#### Tarefa A:
Segundo o trecho selecionado, em quantas partes está estruturado o livro Risca Faca?

======== Trecho selecionado

Estruturado em cinco partes que dialogam entre si, criando um contraponto formal sem nunca abrir mão do seu principal tema, Risca Faca se apresenta ao leitor através de um movimento oscilante de aproximação e afastamento, uma espécie de zoom lírico-existencial do poeta.


O livro abre com a série sangue verso água brasa, reflexão sobre o próprio fazer poético, na qual Ademir retoma o aforismo ars longa, vita brevis, contemplando a duração da obra para além do seu autor

(nada sobrevive/ além do além da poesia) e, na clave do desapego (penso o que não penso em outra língua/ tantos dias de glória pra só morrer a míngua), assume um ethos minimalista (só levo a vida com a pele que me cobre).


Os poemas deste livro atualizam belamente as lições de Bashô, frente a um mundo em franca derrocada. Em muitos dos versos de Risca Faca encontramos aquela mesma concisão carregada de beleza, tão característica do grande mestre japonês – não fosse Leminski, tradutor do poeta oriental, um amigo pessoal de Ademir e forte influência em sua escrita. E, certamente também devem contar para isso suas décadas de intimidade com o Budismo Zen, embora neste livro a economia formal dos versos venha tingida de uma contemporaneidade desconcertante (sem replay sem tira-teima/ a vida esfria às vezes queima).


Em zona de confronto(note-se, já de saída, o efeito provocado pela troca da expressão corriqueira, operada no quase-anagrama confronto/conforto), o poeta segue trocando letras, interpolando sílabas e resignificando referências clássicas da literatura budista. Como o "Sutra do Coração” – que pelas mãos de Ademir se metamorfoseia em "sutra do coração da mata”, reemergindo na forma de oração pelo povo desvalido de um Brasil profundo – ou na escolha da palavra diamante, imagem muito utilizada na filosofia oriental para significar a essência pura, comum a todos os seres – a qual, pela alquimia do verbo, transforma-se em dinamite dentro do poema. Nesta parte do livro o autor também realiza belos experimentos na direção da poesia visual, como, por exemplo, na sugestão das oscilações criadas na água, representadas pelos parênteses invertidos:


(((((((um leve lírio no limo dos dias)))))))

================

#### Tarefa B:
Atualize as linhas dos registros que começam na que contém "оправданно - средняя" e terminam na que contém "пенсии составляет 18–20 лет для мужчин и", trocando "продолжительность" por "длительность" e mantendo todo o resto igual. Devolva apenas essas linhas.

======== Registros a processar

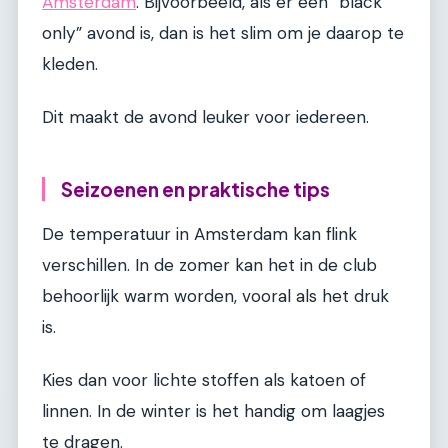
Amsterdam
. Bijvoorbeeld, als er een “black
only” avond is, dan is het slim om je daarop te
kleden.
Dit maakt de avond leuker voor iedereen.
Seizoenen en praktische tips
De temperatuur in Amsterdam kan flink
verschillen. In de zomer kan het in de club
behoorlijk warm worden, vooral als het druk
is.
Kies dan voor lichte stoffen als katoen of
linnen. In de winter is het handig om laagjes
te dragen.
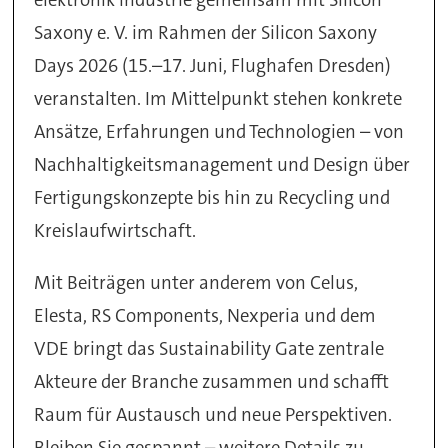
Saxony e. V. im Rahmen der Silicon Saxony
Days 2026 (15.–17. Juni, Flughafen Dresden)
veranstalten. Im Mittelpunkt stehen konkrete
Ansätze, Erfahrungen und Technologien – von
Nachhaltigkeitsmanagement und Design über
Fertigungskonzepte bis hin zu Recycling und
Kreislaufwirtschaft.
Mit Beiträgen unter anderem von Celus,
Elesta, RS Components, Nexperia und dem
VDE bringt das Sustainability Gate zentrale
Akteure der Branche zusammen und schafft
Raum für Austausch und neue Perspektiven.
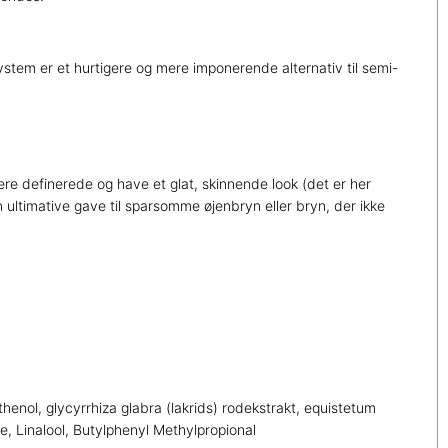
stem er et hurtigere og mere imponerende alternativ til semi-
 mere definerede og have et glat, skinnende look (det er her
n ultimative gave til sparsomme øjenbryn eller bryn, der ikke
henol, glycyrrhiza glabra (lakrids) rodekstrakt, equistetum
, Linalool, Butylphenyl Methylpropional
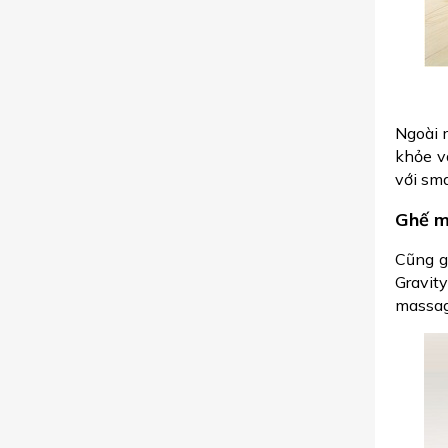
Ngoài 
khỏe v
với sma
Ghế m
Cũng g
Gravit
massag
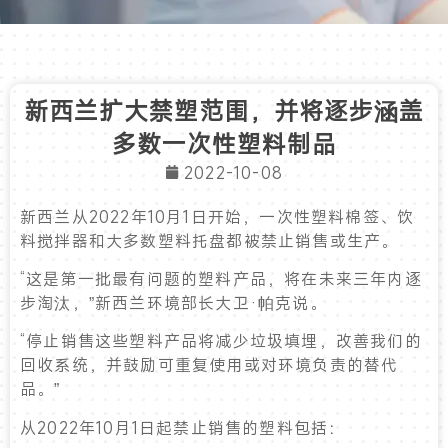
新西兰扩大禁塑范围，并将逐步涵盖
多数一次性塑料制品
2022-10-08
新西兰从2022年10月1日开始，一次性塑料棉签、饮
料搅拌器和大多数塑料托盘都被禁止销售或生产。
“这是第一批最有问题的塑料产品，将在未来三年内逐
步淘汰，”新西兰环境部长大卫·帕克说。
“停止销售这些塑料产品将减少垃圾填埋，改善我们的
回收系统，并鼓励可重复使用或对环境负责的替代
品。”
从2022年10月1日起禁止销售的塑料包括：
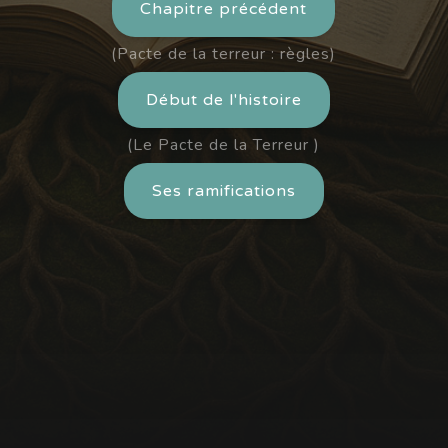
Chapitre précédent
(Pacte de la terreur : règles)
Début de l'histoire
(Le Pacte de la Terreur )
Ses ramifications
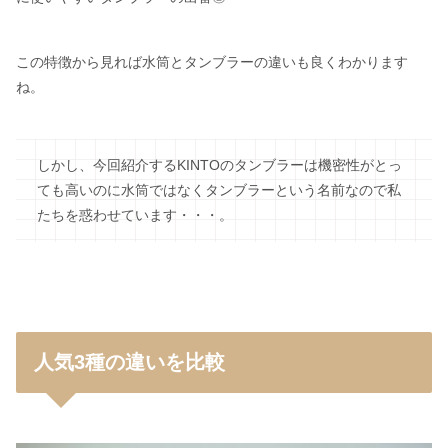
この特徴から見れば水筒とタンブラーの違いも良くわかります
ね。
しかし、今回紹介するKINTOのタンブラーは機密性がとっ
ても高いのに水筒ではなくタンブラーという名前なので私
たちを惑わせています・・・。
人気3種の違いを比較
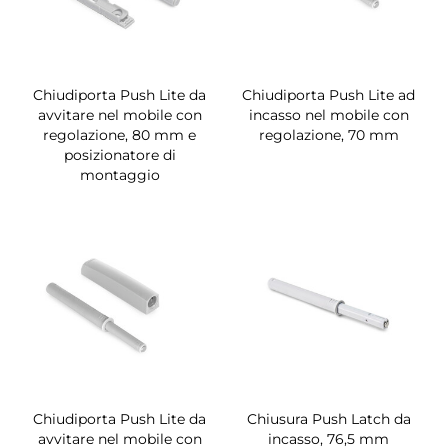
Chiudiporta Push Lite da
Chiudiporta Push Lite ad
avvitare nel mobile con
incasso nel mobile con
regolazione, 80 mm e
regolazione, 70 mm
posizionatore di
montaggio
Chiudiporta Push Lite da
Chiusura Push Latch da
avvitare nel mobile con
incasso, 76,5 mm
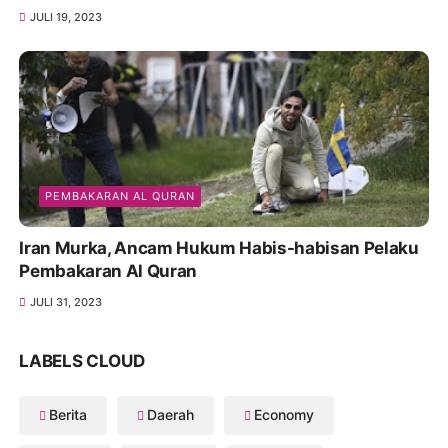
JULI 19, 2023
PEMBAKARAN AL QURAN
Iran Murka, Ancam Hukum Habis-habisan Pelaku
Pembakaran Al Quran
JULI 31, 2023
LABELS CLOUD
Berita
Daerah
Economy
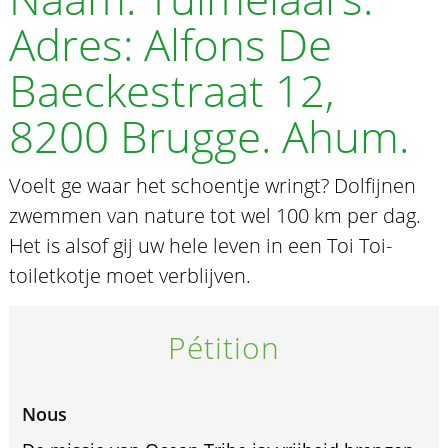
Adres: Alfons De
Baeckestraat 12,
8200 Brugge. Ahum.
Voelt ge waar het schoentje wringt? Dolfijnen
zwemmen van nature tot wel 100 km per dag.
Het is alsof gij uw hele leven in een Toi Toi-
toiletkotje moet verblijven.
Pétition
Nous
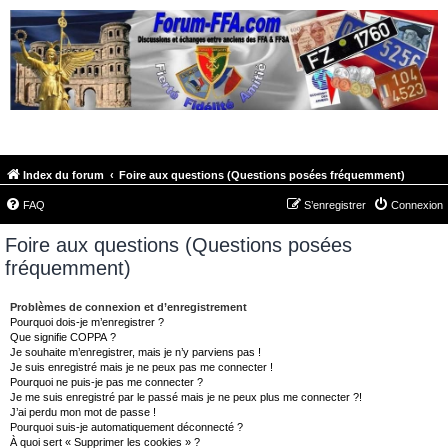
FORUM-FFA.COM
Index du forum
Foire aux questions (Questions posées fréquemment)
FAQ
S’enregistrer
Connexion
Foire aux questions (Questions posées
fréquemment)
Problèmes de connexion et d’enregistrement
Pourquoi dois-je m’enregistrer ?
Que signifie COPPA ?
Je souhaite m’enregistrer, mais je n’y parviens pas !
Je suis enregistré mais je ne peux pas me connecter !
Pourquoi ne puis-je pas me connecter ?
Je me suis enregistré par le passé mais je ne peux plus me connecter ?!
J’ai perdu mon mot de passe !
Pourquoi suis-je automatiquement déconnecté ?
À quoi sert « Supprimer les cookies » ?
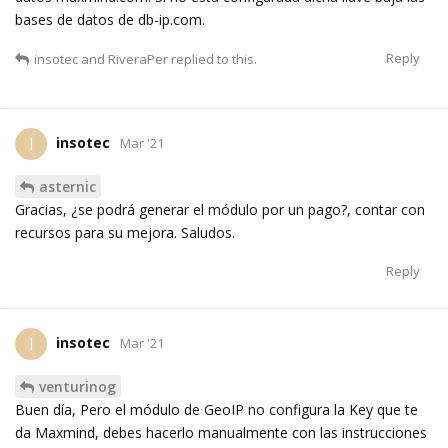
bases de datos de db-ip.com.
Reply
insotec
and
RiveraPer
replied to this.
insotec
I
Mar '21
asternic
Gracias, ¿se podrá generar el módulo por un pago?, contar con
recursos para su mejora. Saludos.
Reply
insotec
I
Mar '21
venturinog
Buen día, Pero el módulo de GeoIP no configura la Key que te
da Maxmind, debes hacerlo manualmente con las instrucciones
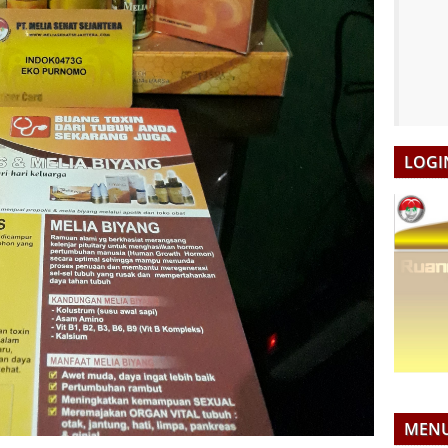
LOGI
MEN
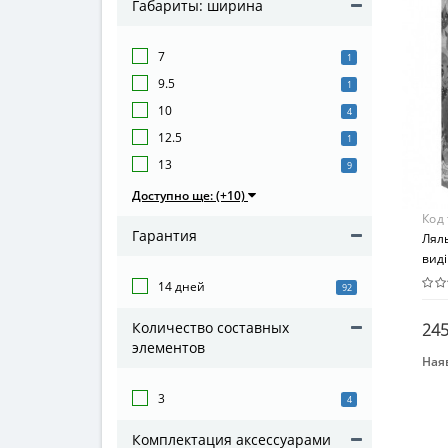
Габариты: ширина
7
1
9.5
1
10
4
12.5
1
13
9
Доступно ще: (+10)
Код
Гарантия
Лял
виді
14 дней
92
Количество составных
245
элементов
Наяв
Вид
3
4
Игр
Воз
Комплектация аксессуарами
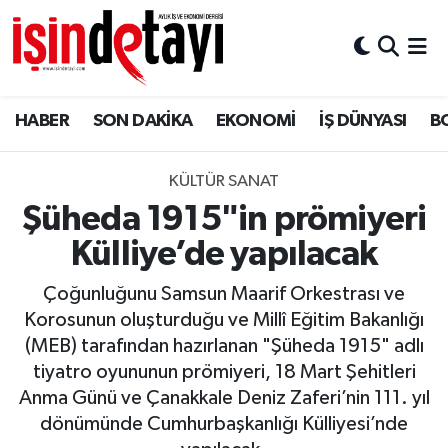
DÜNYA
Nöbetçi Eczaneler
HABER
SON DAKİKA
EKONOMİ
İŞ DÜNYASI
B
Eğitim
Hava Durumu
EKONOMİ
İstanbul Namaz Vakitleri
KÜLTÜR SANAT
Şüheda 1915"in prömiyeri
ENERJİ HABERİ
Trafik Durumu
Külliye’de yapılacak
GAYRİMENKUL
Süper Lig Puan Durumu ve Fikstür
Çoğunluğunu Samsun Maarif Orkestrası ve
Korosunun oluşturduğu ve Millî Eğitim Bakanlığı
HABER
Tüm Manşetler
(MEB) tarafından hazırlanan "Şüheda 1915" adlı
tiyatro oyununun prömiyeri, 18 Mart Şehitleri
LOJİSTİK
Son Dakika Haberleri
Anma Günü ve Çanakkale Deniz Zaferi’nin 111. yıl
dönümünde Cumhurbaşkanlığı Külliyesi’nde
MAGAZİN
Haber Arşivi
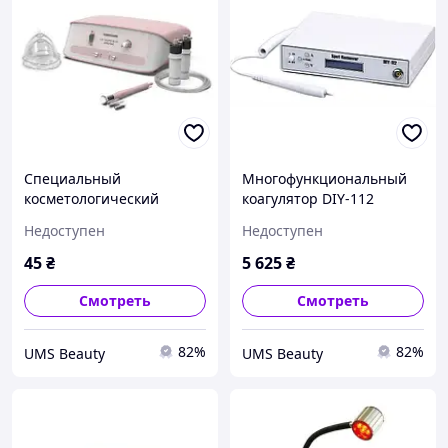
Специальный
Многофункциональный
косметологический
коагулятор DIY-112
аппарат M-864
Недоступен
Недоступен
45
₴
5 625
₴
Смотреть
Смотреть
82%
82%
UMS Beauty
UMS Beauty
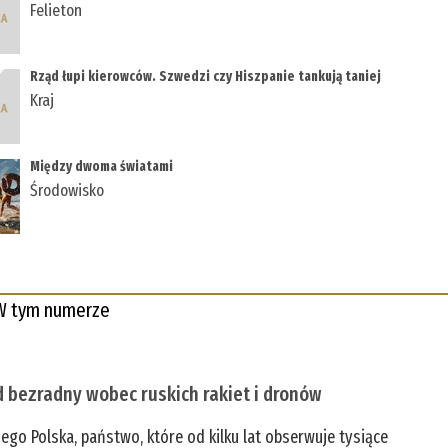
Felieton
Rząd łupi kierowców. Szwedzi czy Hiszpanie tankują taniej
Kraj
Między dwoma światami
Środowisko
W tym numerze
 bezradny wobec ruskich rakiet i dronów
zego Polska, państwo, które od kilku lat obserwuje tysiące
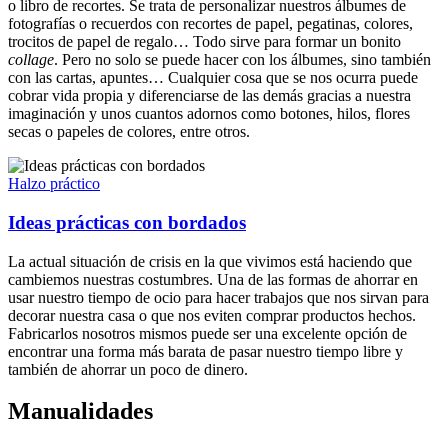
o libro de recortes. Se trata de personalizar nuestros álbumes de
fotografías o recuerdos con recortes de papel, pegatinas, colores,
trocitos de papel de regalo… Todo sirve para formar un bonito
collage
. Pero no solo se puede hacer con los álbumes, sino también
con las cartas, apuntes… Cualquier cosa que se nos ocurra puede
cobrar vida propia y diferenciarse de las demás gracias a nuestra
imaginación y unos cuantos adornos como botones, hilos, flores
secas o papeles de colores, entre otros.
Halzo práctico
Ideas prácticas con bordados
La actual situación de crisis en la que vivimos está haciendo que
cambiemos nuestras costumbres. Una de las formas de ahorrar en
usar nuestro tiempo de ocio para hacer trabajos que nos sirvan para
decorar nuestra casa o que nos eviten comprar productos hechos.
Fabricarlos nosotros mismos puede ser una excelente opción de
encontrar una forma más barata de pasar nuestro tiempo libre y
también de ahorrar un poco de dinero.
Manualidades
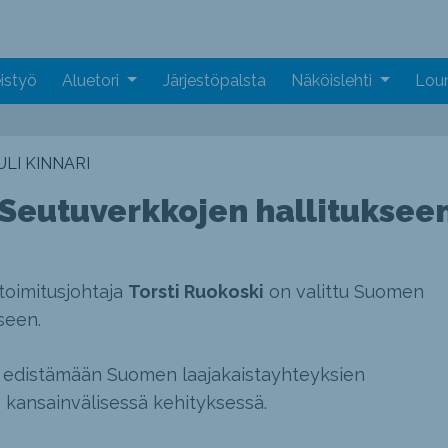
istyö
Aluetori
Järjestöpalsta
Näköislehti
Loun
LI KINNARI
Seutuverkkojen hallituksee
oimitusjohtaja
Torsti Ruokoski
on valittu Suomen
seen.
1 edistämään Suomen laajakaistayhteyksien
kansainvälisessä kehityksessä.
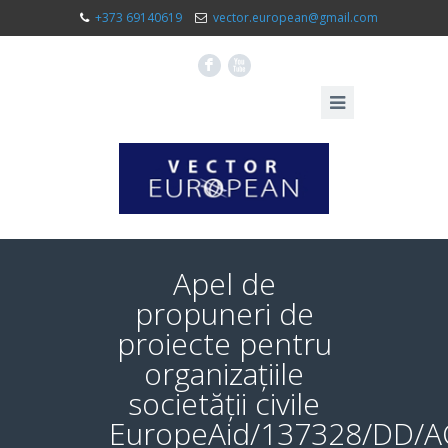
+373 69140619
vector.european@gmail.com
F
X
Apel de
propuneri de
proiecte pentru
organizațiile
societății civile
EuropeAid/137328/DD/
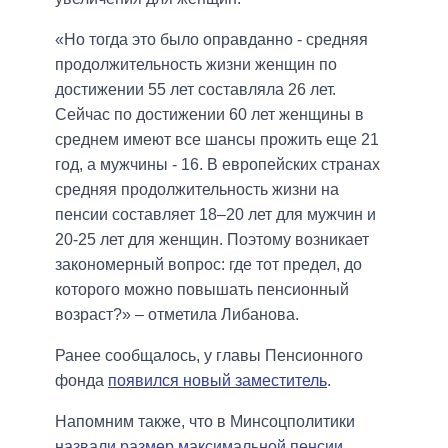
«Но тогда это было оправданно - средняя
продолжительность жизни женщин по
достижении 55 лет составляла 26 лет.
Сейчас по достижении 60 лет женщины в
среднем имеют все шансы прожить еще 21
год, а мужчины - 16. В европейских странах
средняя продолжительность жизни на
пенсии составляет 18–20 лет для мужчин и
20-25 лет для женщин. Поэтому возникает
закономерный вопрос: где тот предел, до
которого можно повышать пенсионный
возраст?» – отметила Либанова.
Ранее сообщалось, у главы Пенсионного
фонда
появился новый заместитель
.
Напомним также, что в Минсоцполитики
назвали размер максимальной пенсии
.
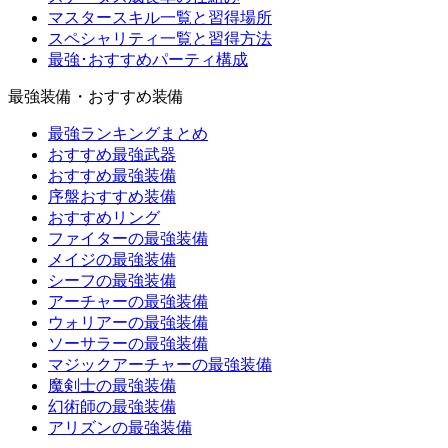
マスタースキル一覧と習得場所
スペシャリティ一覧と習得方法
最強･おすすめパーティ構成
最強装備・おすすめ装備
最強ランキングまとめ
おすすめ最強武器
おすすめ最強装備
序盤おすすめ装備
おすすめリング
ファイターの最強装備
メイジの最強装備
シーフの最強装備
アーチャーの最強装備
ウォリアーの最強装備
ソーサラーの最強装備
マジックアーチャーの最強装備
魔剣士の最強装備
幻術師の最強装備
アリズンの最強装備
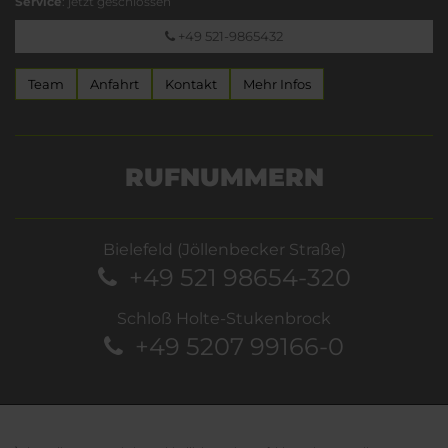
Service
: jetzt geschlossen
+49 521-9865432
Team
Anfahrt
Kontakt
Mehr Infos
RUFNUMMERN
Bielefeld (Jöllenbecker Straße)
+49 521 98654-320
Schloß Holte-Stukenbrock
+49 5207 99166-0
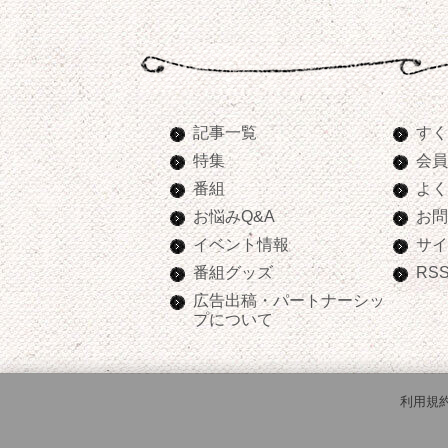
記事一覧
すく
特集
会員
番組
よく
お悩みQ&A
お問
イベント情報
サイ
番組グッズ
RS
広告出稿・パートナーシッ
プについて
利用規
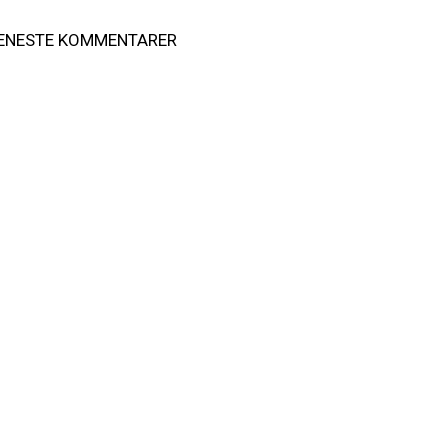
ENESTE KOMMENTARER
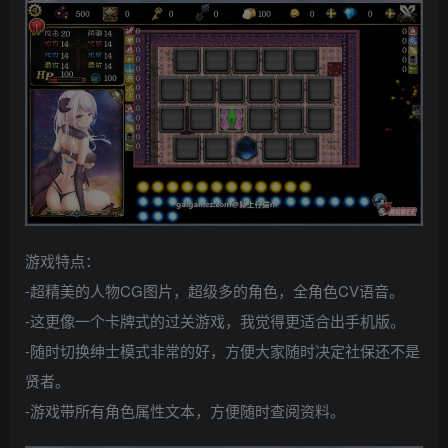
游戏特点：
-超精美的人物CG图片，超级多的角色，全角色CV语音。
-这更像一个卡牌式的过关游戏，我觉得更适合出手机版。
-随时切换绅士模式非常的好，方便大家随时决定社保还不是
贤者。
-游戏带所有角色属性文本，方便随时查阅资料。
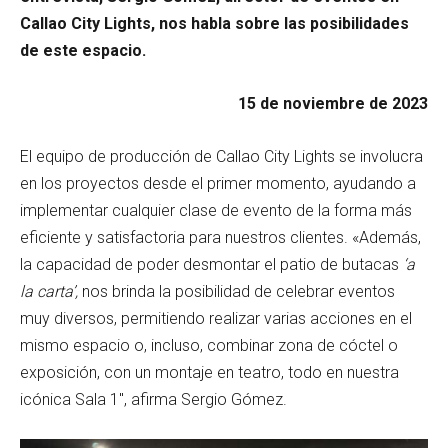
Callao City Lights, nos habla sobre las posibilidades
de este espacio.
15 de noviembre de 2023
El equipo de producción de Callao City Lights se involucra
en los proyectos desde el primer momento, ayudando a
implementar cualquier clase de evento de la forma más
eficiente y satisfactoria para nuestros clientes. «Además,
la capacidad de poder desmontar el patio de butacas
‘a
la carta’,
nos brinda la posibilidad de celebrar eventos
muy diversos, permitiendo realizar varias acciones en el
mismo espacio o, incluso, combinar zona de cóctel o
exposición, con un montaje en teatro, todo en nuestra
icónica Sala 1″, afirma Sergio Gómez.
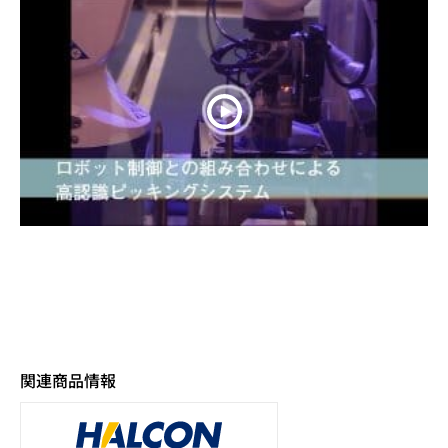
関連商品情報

================

#### Sua resposta A:
Em cinco partes.

#### Sua resposta B:
«Но тогда это было оправданно - средняя
длительность жизни женщин по
достижении 55 лет составляла 26 лет.
Сейчас по достижении 60 лет женщины в
среднем имеют все шансы прожить еще 21
год, а мужчины - 16. В европейских странах
средняя длительность жизни на
пенсии составляет 18–20 лет для мужчин и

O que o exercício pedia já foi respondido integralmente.